[Chart understanding data]
◆ ◆ ◆ ◆ ◆ ◆ ◆
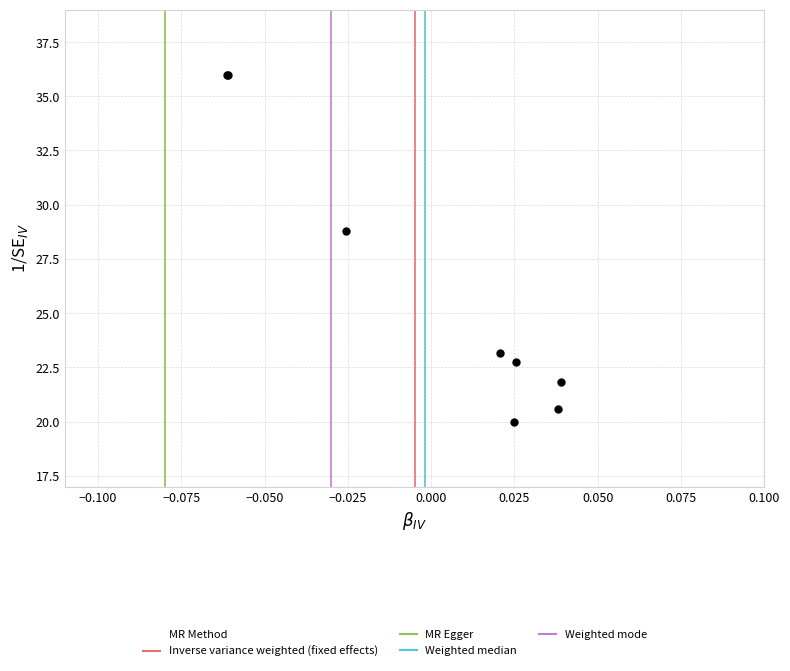

What Y value in the scatter plot is closest to 28?

28.8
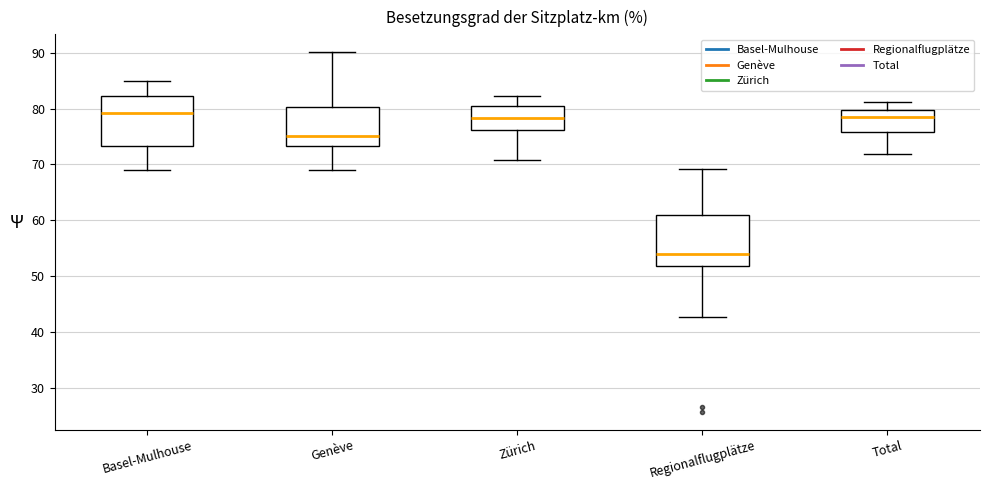

Reading left to right, transcribe this box plot: for each box, give where its median line is, the range the box spans, and where its two whiskers end, as read against the y-axis. The values are not printed on the chart, so give them approximately, as read against the axis.

Basel-Mulhouse: median 79, box 73 to 82, whiskers 69 to 85
Genève: median 75, box 73 to 80, whiskers 69 to 90
Zürich: median 78, box 76 to 81, whiskers 71 to 82
Regionalflugplätze: median 54, box 52 to 61, whiskers 43 to 69
Total: median 78, box 76 to 80, whiskers 72 to 81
◆ ◆ ◆ ◆ ◆ ◆ ◆
## Problem to solve:
Print all of the records above line for line, leaving out the pictures.

## Problem solution:
What Y value in the scatter plot is closest to 28?

28.8

Reading left to right, transcribe this box plot: for each box, give where its median line is, the range the box spans, and where its two whiskers end, as read against the y-axis. The values are not printed on the chart, so give them approximately, as read against the axis.

Basel-Mulhouse: median 79, box 73 to 82, whiskers 69 to 85
Genève: median 75, box 73 to 80, whiskers 69 to 90
Zürich: median 78, box 76 to 81, whiskers 71 to 82
Regionalflugplätze: median 54, box 52 to 61, whiskers 43 to 69
Total: median 78, box 76 to 80, whiskers 72 to 81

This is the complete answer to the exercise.